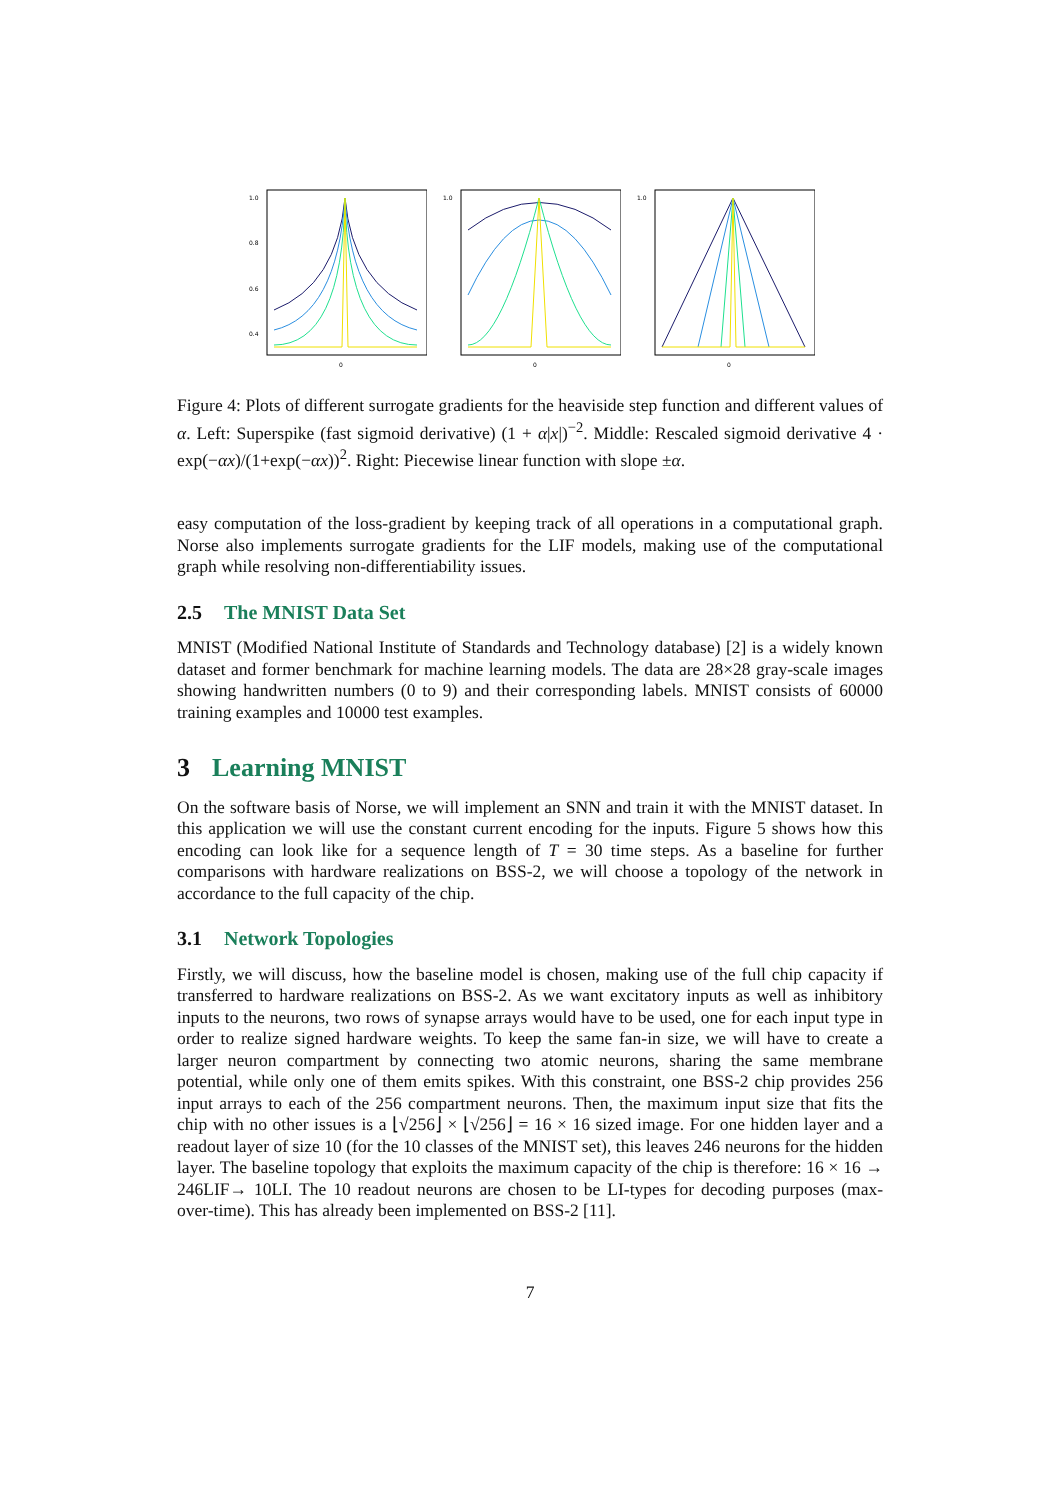1.0
0.8
0.6
0.4
0
1.0
0
1.0
0
Figure 4: Plots of different surrogate gradients for the heaviside step function and different values of α. Left: Superspike (fast sigmoid derivative) (1 + α|x|)<sup>−2</sup>. Middle: Rescaled sigmoid derivative 4 · exp(−αx)/(1+exp(−αx))<sup>2</sup>. Right: Piecewise linear function with slope ±α.
easy computation of the loss-gradient by keeping track of all operations in a computational graph. Norse also implements surrogate gradients for the LIF models, making use of the computational graph while resolving non-differentiability issues.
2.5 The MNIST Data Set
MNIST (Modified National Institute of Standards and Technology database) [2] is a widely known dataset and former benchmark for machine learning models. The data are 28×28 gray-scale images showing handwritten numbers (0 to 9) and their corresponding labels. MNIST consists of 60000 training examples and 10000 test examples.
3 Learning MNIST
On the software basis of Norse, we will implement an SNN and train it with the MNIST dataset. In this application we will use the constant current encoding for the inputs. Figure 5 shows how this encoding can look like for a sequence length of T = 30 time steps. As a baseline for further comparisons with hardware realizations on BSS-2, we will choose a topology of the network in accordance to the full capacity of the chip.
3.1 Network Topologies
Firstly, we will discuss, how the baseline model is chosen, making use of the full chip capacity if transferred to hardware realizations on BSS-2. As we want excitatory inputs as well as inhibitory inputs to the neurons, two rows of synapse arrays would have to be used, one for each input type in order to realize signed hardware weights. To keep the same fan-in size, we will have to create a larger neuron compartment by connecting two atomic neurons, sharing the same membrane potential, while only one of them emits spikes. With this constraint, one BSS-2 chip provides 256 input arrays to each of the 256 compartment neurons. Then, the maximum input size that fits the chip with no other issues is a ⌊√256⌋ × ⌊√256⌋ = 16 × 16 sized image. For one hidden layer and a readout layer of size 10 (for the 10 classes of the MNIST set), this leaves 246 neurons for the hidden layer. The baseline topology that exploits the maximum capacity of the chip is therefore: 16 × 16 → 246LIF→ 10LI. The 10 readout neurons are chosen to be LI-types for decoding purposes (max-over-time). This has already been implemented on BSS-2 [11].
7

Task description: Reproduce the listing word for word, but keep the pictures out of it.

Exercise solution:
1.0
0.8
0.6
0.4
0
1.0
0
1.0
0
Figure 4: Plots of different surrogate gradients for the heaviside step function and different values of α. Left: Superspike (fast sigmoid derivative) (1 + α|x|)<sup>−2</sup>. Middle: Rescaled sigmoid derivative 4 · exp(−αx)/(1+exp(−αx))<sup>2</sup>. Right: Piecewise linear function with slope ±α.
easy computation of the loss-gradient by keeping track of all operations in a computational graph. Norse also implements surrogate gradients for the LIF models, making use of the computational graph while resolving non-differentiability issues.
2.5 The MNIST Data Set
MNIST (Modified National Institute of Standards and Technology database) [2] is a widely known dataset and former benchmark for machine learning models. The data are 28×28 gray-scale images showing handwritten numbers (0 to 9) and their corresponding labels. MNIST consists of 60000 training examples and 10000 test examples.
3 Learning MNIST
On the software basis of Norse, we will implement an SNN and train it with the MNIST dataset. In this application we will use the constant current encoding for the inputs. Figure 5 shows how this encoding can look like for a sequence length of T = 30 time steps. As a baseline for further comparisons with hardware realizations on BSS-2, we will choose a topology of the network in accordance to the full capacity of the chip.
3.1 Network Topologies
Firstly, we will discuss, how the baseline model is chosen, making use of the full chip capacity if transferred to hardware realizations on BSS-2. As we want excitatory inputs as well as inhibitory inputs to the neurons, two rows of synapse arrays would have to be used, one for each input type in order to realize signed hardware weights. To keep the same fan-in size, we will have to create a larger neuron compartment by connecting two atomic neurons, sharing the same membrane potential, while only one of them emits spikes. With this constraint, one BSS-2 chip provides 256 input arrays to each of the 256 compartment neurons. Then, the maximum input size that fits the chip with no other issues is a ⌊√256⌋ × ⌊√256⌋ = 16 × 16 sized image. For one hidden layer and a readout layer of size 10 (for the 10 classes of the MNIST set), this leaves 246 neurons for the hidden layer. The baseline topology that exploits the maximum capacity of the chip is therefore: 16 × 16 → 246LIF→ 10LI. The 10 readout neurons are chosen to be LI-types for decoding purposes (max-over-time). This has already been implemented on BSS-2 [11].
7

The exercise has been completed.